## TASK INSTRUCTIONS
Return exactly, and only, the lines from the line containing "Proofread the yellow" through the final line of the records below, both included.

RECORDS PROVIDED: Begin

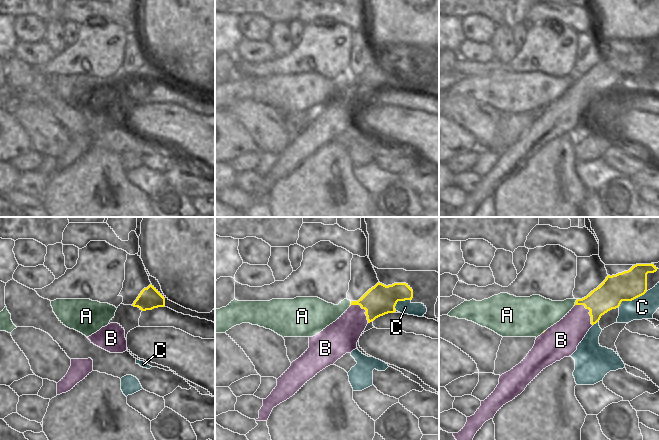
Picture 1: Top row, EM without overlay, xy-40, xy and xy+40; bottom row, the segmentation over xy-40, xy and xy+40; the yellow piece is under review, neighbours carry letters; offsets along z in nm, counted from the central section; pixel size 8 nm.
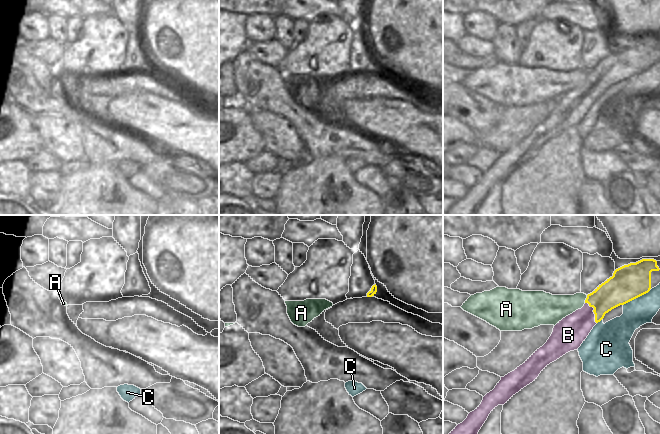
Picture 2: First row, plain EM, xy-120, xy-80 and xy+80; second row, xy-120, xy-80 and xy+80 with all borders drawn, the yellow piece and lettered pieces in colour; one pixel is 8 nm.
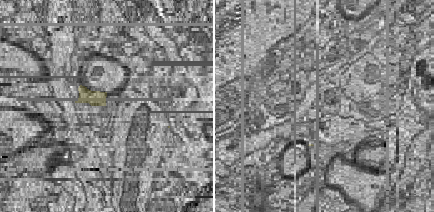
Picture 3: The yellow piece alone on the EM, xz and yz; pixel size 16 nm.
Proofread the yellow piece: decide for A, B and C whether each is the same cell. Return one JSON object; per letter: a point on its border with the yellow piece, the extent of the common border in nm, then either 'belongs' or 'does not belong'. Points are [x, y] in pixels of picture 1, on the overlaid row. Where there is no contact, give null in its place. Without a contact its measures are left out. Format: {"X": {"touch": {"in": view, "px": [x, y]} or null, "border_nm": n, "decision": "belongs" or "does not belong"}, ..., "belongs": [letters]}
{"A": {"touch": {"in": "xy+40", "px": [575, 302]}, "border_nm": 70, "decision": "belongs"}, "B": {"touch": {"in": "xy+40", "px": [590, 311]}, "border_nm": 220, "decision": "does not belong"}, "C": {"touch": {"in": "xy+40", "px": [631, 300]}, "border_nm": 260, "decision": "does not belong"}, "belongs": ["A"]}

RECORDS PROVIDED: End

## RESPONSE TO THE EXERCISE
Proofread the yellow piece: decide for A, B and C whether each is the same cell. Return one JSON object; per letter: a point on its border with the yellow piece, the extent of the common border in nm, then either 'belongs' or 'does not belong'. Points are [x, y] in pixels of picture 1, on the overlaid row. Where there is no contact, give null in its place. Without a contact its measures are left out. Format: {"X": {"touch": {"in": view, "px": [x, y]} or null, "border_nm": n, "decision": "belongs" or "does not belong"}, ..., "belongs": [letters]}
{"A": {"touch": {"in": "xy+40", "px": [575, 302]}, "border_nm": 70, "decision": "belongs"}, "B": {"touch": {"in": "xy+40", "px": [590, 311]}, "border_nm": 220, "decision": "does not belong"}, "C": {"touch": {"in": "xy+40", "px": [631, 300]}, "border_nm": 260, "decision": "does not belong"}, "belongs": ["A"]}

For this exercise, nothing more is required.